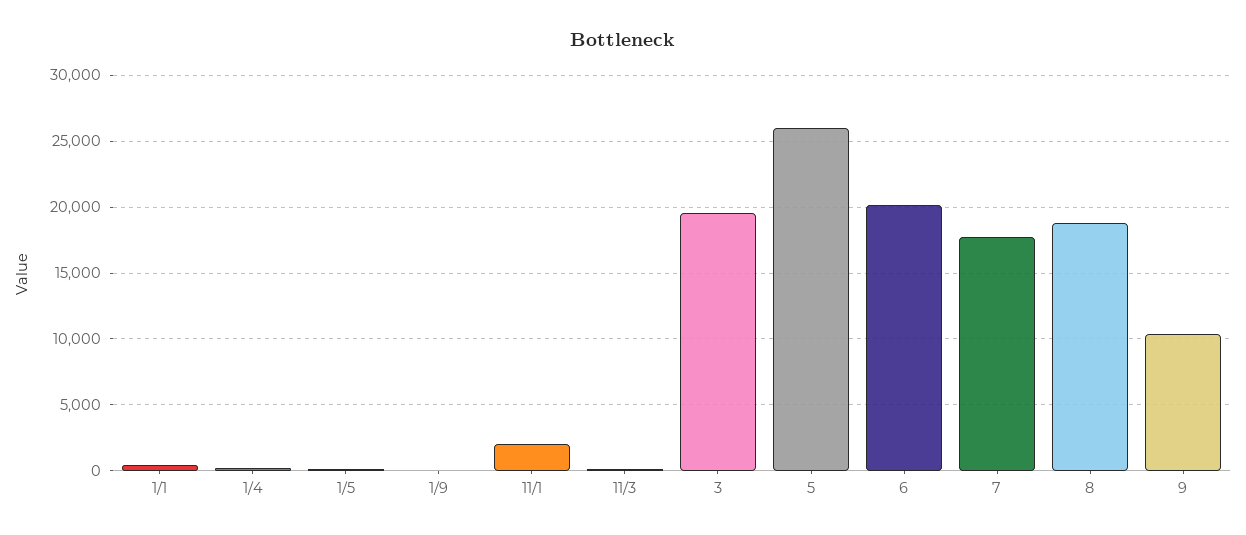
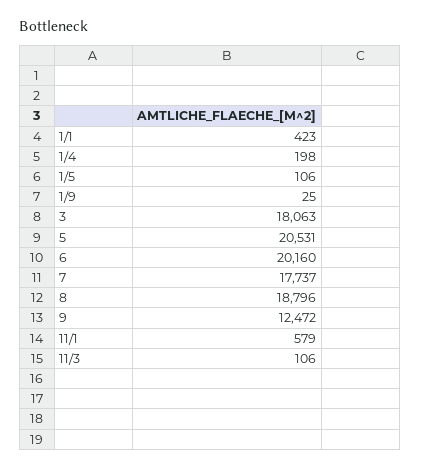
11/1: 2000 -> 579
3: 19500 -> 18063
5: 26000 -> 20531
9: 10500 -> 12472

...

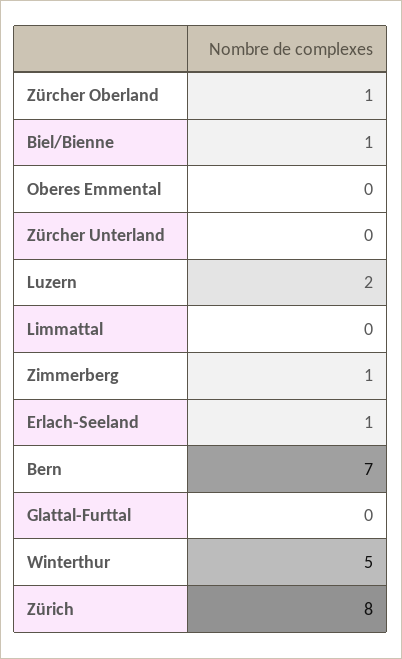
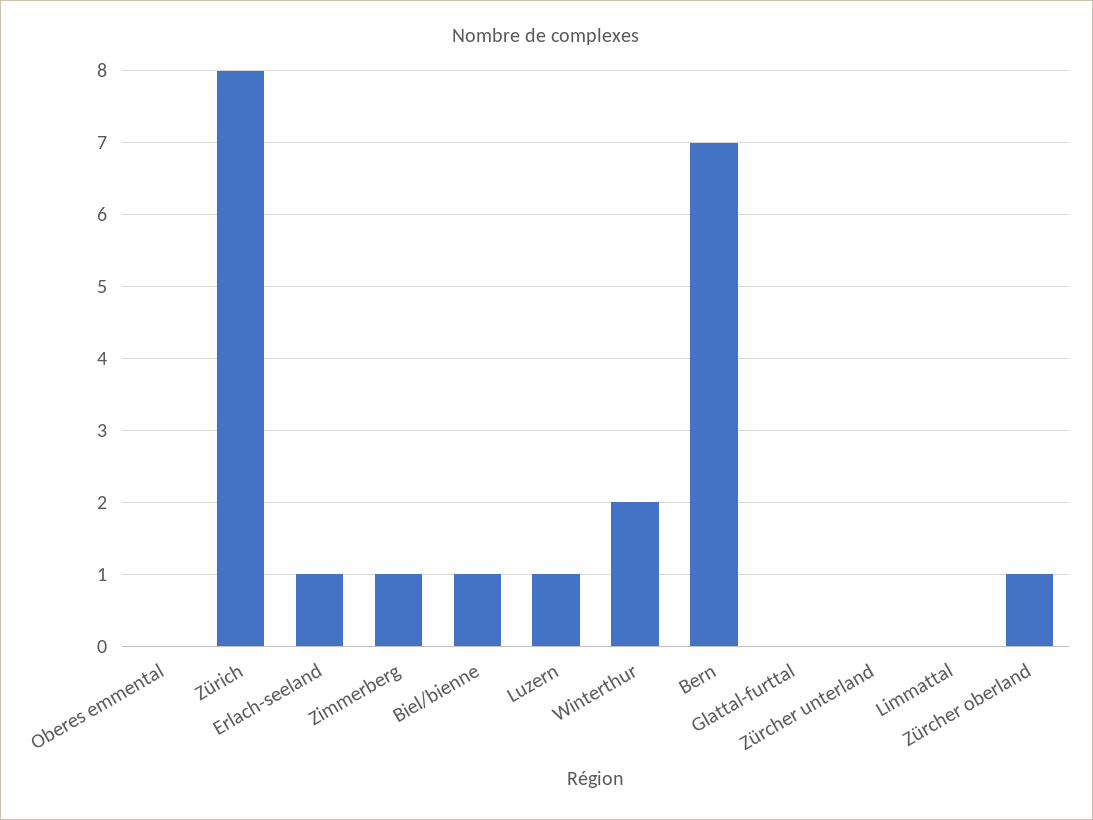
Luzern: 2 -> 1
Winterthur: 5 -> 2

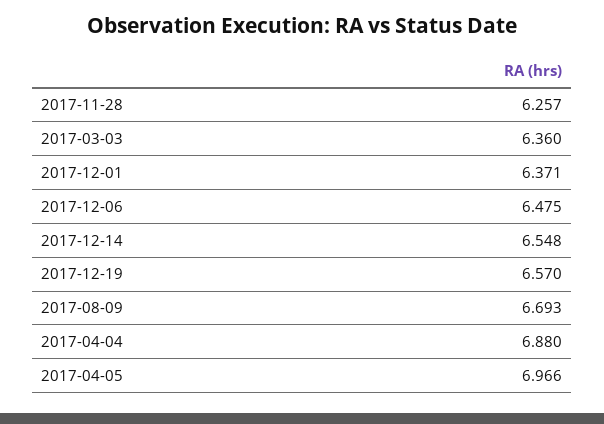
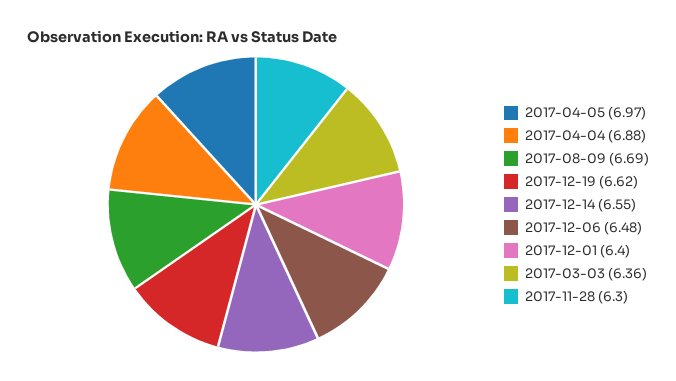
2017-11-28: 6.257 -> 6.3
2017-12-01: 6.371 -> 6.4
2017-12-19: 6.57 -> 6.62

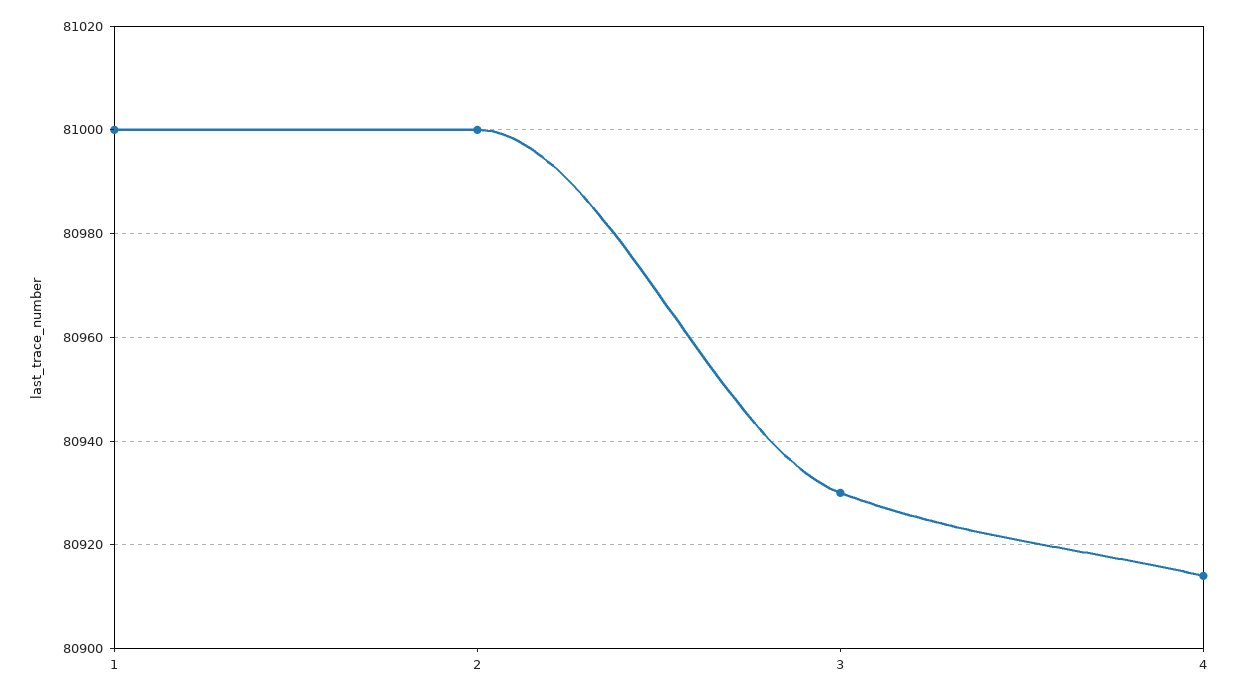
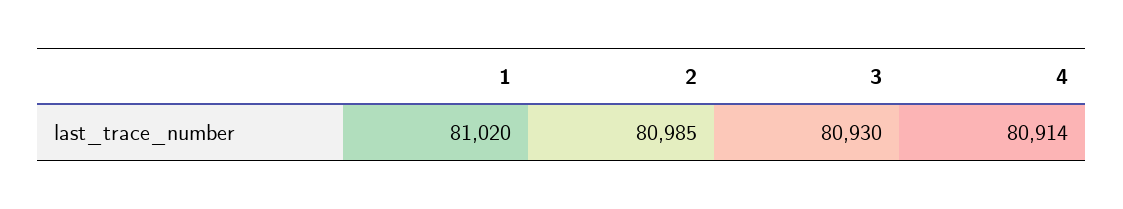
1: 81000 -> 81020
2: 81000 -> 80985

**Assignment:**
Find "11/1: 2000 -> 579" in the entries above and copy that whole line exactly, then each line after it through the line that contains "9: 10500 -> 12472".

**Reply:**
11/1: 2000 -> 579
3: 19500 -> 18063
5: 26000 -> 20531
9: 10500 -> 12472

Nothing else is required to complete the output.